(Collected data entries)
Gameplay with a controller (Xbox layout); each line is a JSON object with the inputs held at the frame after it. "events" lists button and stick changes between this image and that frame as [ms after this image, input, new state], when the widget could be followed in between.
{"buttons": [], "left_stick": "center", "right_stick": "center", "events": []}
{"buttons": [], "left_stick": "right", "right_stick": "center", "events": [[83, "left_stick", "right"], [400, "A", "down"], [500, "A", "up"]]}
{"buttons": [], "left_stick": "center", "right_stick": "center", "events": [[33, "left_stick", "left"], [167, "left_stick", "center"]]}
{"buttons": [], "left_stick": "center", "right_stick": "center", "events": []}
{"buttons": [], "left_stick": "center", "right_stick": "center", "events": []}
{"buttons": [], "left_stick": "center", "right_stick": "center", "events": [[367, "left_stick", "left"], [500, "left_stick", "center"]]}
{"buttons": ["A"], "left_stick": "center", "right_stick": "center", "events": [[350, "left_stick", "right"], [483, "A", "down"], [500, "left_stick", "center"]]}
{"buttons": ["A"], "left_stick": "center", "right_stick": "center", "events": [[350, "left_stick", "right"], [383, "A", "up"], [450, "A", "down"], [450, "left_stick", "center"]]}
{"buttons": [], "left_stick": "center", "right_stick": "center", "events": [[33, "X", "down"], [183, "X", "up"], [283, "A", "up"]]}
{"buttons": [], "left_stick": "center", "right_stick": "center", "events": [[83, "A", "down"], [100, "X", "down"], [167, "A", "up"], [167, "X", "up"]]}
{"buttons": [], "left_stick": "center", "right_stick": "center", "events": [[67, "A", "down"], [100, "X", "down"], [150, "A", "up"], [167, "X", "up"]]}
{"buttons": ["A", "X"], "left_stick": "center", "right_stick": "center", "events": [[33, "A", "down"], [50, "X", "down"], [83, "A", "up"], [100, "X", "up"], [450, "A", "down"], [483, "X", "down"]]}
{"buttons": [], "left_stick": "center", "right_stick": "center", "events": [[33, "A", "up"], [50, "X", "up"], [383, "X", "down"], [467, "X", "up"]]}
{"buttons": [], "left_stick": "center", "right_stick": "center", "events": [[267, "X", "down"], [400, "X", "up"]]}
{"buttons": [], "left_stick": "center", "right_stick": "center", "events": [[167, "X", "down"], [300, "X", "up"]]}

▸ **Your task**
Nothing is to be left out: set down all the records again exactly.

▸ **Reply to the exercise**
Gameplay with a controller (Xbox layout); each line is a JSON object with the inputs held at the frame after it. "events" lists button and stick changes between this image and that frame as [ms after this image, input, new state], when the widget could be followed in between.
{"buttons": [], "left_stick": "center", "right_stick": "center", "events": []}
{"buttons": [], "left_stick": "right", "right_stick": "center", "events": [[83, "left_stick", "right"], [400, "A", "down"], [500, "A", "up"]]}
{"buttons": [], "left_stick": "center", "right_stick": "center", "events": [[33, "left_stick", "left"], [167, "left_stick", "center"]]}
{"buttons": [], "left_stick": "center", "right_stick": "center", "events": []}
{"buttons": [], "left_stick": "center", "right_stick": "center", "events": []}
{"buttons": [], "left_stick": "center", "right_stick": "center", "events": [[367, "left_stick", "left"], [500, "left_stick", "center"]]}
{"buttons": ["A"], "left_stick": "center", "right_stick": "center", "events": [[350, "left_stick", "right"], [483, "A", "down"], [500, "left_stick", "center"]]}
{"buttons": ["A"], "left_stick": "center", "right_stick": "center", "events": [[350, "left_stick", "right"], [383, "A", "up"], [450, "A", "down"], [450, "left_stick", "center"]]}
{"buttons": [], "left_stick": "center", "right_stick": "center", "events": [[33, "X", "down"], [183, "X", "up"], [283, "A", "up"]]}
{"buttons": [], "left_stick": "center", "right_stick": "center", "events": [[83, "A", "down"], [100, "X", "down"], [167, "A", "up"], [167, "X", "up"]]}
{"buttons": [], "left_stick": "center", "right_stick": "center", "events": [[67, "A", "down"], [100, "X", "down"], [150, "A", "up"], [167, "X", "up"]]}
{"buttons": ["A", "X"], "left_stick": "center", "right_stick": "center", "events": [[33, "A", "down"], [50, "X", "down"], [83, "A", "up"], [100, "X", "up"], [450, "A", "down"], [483, "X", "down"]]}
{"buttons": [], "left_stick": "center", "right_stick": "center", "events": [[33, "A", "up"], [50, "X", "up"], [383, "X", "down"], [467, "X", "up"]]}
{"buttons": [], "left_stick": "center", "right_stick": "center", "events": [[267, "X", "down"], [400, "X", "up"]]}
{"buttons": [], "left_stick": "center", "right_stick": "center", "events": [[167, "X", "down"], [300, "X", "up"]]}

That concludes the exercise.